Nevertheless, neither a purchaser nor an owner may alter a project without the possibility of a consequence. If a project is altered by a purchaser, for example, the development regulations are no longer locked in under chapter 245 and current development regulations apply. Whether a particular project has changed so as to lose the protections granted by chapter 245 is a question that must be resolved by the local regulatory agency with jurisdiction in the matter. The statute defines "regulatory agency" as "the governing body of, or a bureau, department, division, board, commission, or other agency of, a political subdivision acting in its capacity of processing, approving, or issuing a permit." Tex. Loc. Gov't Code Ann. 245.001(4) (Vernon Supp. 2001). Nothing in chapter 245 provides any other body jurisdiction to decide such a question. Cf. id. 245.005 (authorizing regulatory agency to adopt rules placing expiration date on dormant projects). Furthermore, this agency cannot determine whether a project has changed, as the question cannot be resolved without considering fact questions. Fact questions are not amenable to the opinion process. See, e.g., Tex. Att'y Gen. Op. Nos.

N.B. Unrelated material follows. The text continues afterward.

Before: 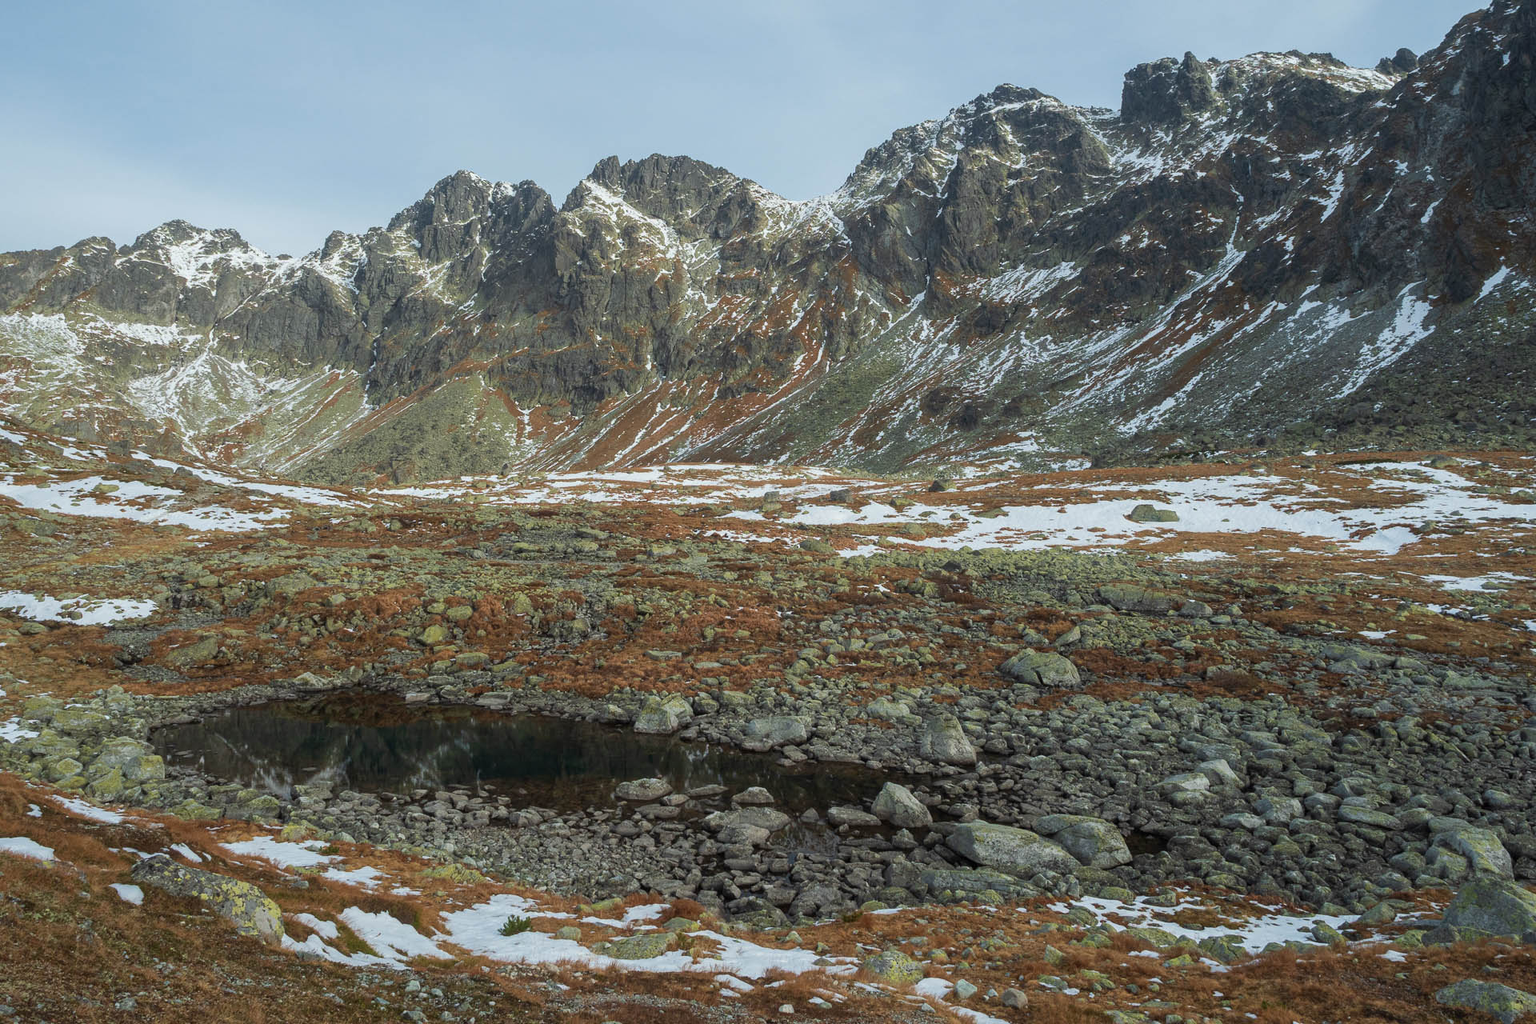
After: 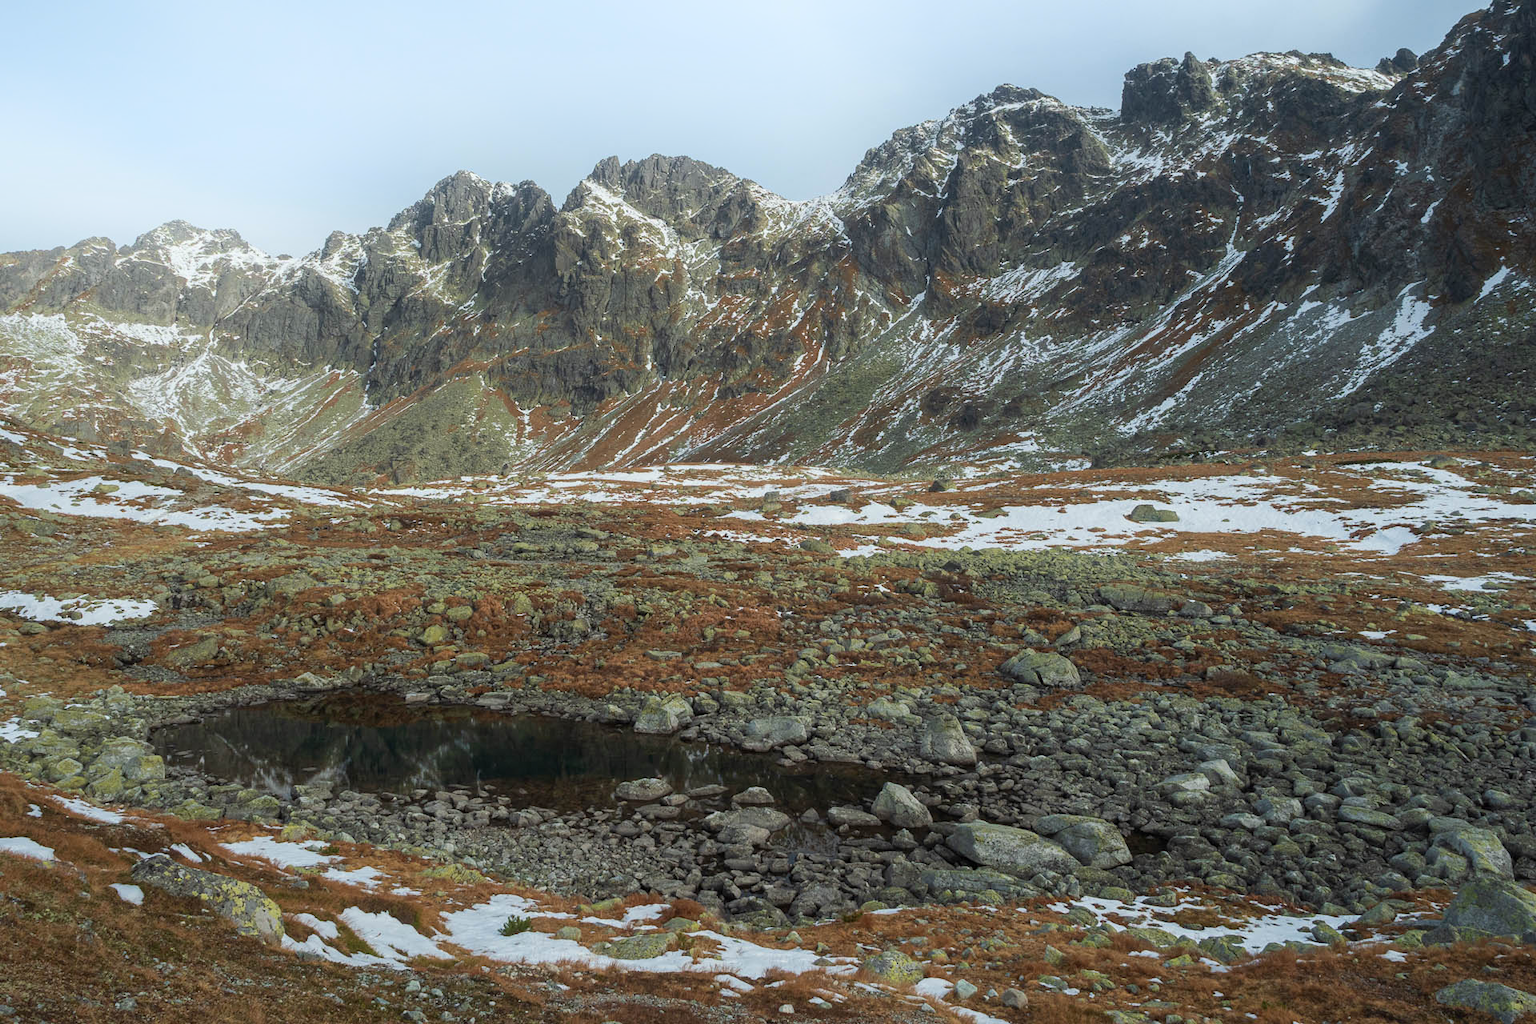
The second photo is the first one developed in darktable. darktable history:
shadows and highlights: shadows -21.77, highlights 98.45, highlights color adjustment 39.79%, soften with gaussian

JC-0032 (1999) at 4 (stating that question of fact is beyond purview of this office); JC-0027 (1999) at 3 (stating the questions of fact cannot be addressed in attorney general opinion); JC-0020 (1999) at 2 (stating that investigation and resolution of fact questions cannot be done in opinion process).

S U M M A R Y

Under section 245.002 of the Local Government Code, property for which an original application for the first development permit has been filed remains subject to the orders, regulations, ordinances, rules, expiration dates, or other requirements that were effective at the time the application was filed for the duration of a project, regardless of any changes in ownership that may occur before the project is completed. See Tex. Loc. Gov't Code Ann. 245.002(a), (b) (Vernon Supp. 2001). If a project changes, however, the project becomes subject to current development regulations. See id. 245.001(3) (defining "project"). Whether a particular project has changed so as to lose the protections granted by chapter 245 is a question that must be resolved by the local regulatory agency with jurisdiction in the matter. See id. 245.001(4) (defining "regulatory agency").

Yours very truly,

Cornyn signature

JOHN CORNYN
Attorney General of Texas

HOWARD G. BALDWIN, JR.
First Assistant Attorney General

NANCY FULLER
Deputy Attorney General - General Counsel

SUSAN D. GUSKY
Chair, Opinion Committee

Kymberly K. Oltrogge
Assistant Attorney General, Opinion Committee


 

Footnotes

1. See Letter from Honorable Frank Madla, Chair, Committee on Intergovernmental Relations, Texas Senate, to Honorable John Cornyn, Texas Attorney General (May 24, 2001) (on file with Opinion Committee) [hereinafter Request Letter].